● **What is needed**:
When the string "cuboid" is part of a line in the data below, report the whole line.

(Stored data entries)
Content starts

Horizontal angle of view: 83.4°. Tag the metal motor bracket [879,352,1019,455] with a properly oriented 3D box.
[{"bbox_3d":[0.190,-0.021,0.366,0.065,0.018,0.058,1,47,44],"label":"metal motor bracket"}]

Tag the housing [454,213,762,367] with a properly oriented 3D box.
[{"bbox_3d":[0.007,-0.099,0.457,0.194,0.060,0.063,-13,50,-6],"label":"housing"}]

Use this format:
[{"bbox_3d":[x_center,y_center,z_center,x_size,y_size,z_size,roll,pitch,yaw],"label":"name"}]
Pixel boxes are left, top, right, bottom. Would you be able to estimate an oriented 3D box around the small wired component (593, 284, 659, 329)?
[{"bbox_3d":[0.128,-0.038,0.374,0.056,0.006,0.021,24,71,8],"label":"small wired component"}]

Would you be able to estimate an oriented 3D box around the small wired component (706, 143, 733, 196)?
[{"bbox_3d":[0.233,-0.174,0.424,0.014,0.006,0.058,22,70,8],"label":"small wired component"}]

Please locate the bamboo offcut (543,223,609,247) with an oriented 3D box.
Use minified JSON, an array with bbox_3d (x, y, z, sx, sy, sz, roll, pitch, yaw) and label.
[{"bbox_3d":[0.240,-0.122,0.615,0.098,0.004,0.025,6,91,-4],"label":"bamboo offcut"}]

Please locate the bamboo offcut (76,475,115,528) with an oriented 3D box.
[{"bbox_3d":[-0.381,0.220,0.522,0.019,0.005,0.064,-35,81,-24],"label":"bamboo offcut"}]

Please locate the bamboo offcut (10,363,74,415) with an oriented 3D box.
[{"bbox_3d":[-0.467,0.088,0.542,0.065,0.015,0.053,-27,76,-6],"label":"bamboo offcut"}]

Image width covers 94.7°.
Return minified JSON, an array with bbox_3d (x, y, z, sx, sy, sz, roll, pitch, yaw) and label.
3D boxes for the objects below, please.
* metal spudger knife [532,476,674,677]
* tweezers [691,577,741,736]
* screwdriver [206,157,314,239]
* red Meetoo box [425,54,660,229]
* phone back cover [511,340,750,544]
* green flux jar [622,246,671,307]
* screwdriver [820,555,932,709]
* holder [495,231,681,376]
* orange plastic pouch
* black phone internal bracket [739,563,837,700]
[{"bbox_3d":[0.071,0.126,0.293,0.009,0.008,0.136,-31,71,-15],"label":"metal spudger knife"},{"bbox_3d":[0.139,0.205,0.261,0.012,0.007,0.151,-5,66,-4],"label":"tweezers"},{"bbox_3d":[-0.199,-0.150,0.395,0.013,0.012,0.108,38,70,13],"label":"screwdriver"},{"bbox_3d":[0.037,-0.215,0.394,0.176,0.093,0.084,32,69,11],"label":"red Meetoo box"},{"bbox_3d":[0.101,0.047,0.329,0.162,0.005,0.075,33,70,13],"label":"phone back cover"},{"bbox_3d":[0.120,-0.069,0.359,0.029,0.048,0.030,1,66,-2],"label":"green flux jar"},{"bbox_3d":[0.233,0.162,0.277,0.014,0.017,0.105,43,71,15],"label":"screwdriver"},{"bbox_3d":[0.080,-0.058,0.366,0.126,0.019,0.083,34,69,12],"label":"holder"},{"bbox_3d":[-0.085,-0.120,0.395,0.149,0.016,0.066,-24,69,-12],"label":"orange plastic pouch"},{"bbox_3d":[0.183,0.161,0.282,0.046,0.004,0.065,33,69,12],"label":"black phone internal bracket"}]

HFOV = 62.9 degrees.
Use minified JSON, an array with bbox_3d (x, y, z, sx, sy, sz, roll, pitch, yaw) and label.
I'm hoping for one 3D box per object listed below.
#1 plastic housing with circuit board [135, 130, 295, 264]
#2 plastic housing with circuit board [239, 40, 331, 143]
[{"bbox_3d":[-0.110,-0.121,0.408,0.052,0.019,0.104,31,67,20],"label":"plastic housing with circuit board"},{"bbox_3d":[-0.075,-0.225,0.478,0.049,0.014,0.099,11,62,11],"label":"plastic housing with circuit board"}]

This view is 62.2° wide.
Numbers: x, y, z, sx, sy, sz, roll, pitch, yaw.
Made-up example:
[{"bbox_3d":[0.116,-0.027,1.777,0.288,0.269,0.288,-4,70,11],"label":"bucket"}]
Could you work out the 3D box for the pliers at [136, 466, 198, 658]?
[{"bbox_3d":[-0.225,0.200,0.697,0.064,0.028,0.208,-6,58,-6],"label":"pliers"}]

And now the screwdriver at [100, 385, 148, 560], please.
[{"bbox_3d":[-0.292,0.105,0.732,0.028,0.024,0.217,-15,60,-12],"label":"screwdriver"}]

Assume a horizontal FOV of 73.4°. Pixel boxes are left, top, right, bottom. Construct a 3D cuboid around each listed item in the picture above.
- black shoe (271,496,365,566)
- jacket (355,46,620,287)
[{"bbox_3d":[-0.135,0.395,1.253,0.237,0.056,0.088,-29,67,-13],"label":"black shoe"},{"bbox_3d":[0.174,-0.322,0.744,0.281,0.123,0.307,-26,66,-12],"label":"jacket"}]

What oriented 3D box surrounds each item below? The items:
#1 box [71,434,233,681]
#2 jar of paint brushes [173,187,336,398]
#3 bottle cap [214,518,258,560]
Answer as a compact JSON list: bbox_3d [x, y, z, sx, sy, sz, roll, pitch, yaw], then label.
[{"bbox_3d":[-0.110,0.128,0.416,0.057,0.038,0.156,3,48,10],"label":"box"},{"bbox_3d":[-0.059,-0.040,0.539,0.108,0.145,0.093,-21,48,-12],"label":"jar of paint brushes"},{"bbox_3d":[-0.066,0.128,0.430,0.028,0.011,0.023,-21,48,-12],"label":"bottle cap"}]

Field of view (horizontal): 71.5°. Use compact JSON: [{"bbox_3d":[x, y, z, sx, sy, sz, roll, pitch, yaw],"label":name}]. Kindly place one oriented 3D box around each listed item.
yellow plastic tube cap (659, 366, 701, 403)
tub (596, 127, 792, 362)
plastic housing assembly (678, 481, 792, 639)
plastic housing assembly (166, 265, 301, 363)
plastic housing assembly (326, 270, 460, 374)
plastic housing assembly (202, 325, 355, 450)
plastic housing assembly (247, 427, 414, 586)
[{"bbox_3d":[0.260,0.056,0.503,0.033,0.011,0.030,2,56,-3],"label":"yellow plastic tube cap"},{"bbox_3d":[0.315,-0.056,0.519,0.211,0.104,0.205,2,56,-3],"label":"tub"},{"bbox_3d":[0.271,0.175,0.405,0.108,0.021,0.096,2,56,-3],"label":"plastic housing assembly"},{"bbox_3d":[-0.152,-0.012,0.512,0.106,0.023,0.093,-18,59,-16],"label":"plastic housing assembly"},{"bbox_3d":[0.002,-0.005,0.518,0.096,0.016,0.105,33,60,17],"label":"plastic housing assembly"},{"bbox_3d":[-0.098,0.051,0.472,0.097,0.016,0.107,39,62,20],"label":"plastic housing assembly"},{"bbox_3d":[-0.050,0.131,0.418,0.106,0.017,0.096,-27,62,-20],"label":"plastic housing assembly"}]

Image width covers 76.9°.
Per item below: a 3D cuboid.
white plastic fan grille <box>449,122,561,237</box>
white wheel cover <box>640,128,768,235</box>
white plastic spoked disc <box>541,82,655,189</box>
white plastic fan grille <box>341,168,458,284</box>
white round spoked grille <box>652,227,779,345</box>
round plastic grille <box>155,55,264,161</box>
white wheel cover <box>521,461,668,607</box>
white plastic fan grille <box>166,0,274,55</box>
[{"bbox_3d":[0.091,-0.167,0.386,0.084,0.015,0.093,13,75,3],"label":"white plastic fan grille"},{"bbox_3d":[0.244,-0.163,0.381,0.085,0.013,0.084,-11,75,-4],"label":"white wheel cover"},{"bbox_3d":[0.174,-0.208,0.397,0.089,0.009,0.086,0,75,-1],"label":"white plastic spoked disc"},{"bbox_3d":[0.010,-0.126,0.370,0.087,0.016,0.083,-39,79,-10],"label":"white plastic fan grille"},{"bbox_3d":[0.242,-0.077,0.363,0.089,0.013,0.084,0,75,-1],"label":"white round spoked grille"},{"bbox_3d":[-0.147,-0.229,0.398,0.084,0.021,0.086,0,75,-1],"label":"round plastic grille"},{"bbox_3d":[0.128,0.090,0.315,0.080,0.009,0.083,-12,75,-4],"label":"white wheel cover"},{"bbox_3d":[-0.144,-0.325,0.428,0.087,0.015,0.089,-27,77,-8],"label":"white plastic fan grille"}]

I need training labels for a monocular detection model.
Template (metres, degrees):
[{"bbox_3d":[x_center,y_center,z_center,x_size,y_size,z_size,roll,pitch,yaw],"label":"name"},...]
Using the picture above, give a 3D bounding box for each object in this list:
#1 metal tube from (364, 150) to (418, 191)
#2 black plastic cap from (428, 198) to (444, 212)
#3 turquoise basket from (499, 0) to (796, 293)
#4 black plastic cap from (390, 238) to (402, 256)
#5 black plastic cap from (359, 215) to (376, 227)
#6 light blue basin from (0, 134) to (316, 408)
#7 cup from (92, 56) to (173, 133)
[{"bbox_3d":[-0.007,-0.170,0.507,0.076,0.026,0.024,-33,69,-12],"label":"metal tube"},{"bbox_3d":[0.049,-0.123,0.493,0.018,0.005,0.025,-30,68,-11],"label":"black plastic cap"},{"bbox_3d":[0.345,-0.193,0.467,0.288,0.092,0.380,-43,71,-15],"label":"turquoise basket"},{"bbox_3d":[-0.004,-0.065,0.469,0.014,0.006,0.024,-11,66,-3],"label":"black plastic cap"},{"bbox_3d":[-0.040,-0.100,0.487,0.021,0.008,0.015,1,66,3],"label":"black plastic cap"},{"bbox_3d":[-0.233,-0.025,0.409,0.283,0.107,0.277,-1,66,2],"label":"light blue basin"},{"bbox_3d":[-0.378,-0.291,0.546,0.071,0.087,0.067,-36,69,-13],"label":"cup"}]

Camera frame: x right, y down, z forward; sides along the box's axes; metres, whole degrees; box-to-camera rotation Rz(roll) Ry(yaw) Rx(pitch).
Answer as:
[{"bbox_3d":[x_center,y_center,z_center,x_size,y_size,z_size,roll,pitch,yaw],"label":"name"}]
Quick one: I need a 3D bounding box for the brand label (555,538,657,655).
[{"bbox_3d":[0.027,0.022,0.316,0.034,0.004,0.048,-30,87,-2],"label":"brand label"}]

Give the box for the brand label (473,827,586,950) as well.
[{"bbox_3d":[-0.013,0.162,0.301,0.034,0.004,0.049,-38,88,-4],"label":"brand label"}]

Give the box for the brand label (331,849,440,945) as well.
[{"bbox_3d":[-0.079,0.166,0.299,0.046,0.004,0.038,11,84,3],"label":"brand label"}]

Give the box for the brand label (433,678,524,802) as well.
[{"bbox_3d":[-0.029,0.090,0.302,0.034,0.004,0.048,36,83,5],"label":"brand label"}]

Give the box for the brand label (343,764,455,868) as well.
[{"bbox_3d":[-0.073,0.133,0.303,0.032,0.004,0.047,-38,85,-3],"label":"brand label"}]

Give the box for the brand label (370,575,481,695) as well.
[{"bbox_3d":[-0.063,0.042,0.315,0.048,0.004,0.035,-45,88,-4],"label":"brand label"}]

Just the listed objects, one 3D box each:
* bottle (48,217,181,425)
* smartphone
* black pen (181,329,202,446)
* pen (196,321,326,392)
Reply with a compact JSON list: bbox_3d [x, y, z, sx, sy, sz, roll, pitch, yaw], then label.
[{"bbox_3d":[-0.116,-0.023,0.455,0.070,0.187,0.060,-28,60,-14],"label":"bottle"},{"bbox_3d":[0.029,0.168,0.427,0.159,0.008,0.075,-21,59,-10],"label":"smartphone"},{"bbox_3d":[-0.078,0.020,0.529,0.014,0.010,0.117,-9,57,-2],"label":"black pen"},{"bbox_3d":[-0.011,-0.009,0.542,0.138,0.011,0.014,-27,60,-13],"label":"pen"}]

Content ends

● **Result of the task**:
Assume a horizontal FOV of 73.4°. Pixel boxes are left, top, right, bottom. Construct a 3D cuboid around each listed item in the picture above.
Per item below: a 3D cuboid.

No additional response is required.